第71章 指輪
サランは遠くなる意識の中、もう全てをブギーに捧げることをぼんやりと思っていた。
シルビアのことも忘れ、全てはブギーのために。
マルティナの胸の中でぼんやりとそう思わされた。
「世界平和、ウルノーガ打倒、全てを捨ててブギーの下僕になることを受け入れかけた。
……いいえ。ほぼ受け入れてたんです。
いくら、妖魔軍の魔術とは言え…シルビアさんのことに関しても記憶が曖昧になり…でも、シルビアさんのことを思い出せたんです。」
そういうと痛みを我慢して左手をあげる。
左薬指にはまっている指輪を見つめた。
「シルビアさんとの“約束のお守り”
この指輪を取られそうになった時に全てがハッキリしたんです。
私には大切な人がいるって。それを思い出せなかったら私は今頃ブギーのペットでしたよ。

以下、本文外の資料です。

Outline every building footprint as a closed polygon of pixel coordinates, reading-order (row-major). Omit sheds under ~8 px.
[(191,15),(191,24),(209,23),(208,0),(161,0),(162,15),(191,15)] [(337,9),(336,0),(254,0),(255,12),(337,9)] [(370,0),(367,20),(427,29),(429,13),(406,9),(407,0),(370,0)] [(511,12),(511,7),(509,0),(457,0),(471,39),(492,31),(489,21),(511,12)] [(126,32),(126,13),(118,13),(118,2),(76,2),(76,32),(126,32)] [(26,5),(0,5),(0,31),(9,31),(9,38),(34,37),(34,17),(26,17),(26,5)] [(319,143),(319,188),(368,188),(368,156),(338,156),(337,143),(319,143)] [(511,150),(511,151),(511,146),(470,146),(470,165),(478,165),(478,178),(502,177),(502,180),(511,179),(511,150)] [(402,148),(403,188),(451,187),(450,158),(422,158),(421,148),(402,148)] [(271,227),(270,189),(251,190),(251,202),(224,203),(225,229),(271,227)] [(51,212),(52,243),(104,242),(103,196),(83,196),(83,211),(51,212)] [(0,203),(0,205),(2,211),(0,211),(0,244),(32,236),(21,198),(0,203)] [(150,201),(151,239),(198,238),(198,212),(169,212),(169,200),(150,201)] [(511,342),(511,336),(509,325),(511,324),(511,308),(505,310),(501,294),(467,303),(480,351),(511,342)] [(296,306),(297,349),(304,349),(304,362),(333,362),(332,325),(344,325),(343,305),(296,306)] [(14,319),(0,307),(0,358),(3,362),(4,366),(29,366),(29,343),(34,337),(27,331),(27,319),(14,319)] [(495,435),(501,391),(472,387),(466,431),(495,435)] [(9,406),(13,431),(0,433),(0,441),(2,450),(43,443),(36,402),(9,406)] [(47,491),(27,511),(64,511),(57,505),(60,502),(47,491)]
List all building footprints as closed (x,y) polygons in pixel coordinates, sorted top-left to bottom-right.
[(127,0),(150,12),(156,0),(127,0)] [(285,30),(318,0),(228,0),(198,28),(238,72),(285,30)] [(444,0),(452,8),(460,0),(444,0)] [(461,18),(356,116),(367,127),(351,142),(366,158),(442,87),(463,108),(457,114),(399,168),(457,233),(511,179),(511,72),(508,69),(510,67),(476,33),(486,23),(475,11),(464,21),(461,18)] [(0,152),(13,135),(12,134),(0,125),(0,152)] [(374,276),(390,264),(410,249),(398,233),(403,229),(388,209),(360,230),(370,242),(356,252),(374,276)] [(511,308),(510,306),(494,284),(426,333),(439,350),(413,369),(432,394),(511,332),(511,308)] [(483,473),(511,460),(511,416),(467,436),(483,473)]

あんな奴のために歌わされてたと思うと寒気がします。」
シルビアはゆっくりサランに近づき左手を握りしめた。
「でも、あなたをちゃんと最初から守れてなかったのは事実でしょ?」
「もう…シルビアさんは私が傷つくと
シルビアさんまで傷つくんですから。
仕方ない人ですね。」
いたずらっ子のようにサランは笑った。
「ありがとう…サラン。
本当にあなたは強くなったわね。」
シルビアはサランの額に唇をそっと落とした。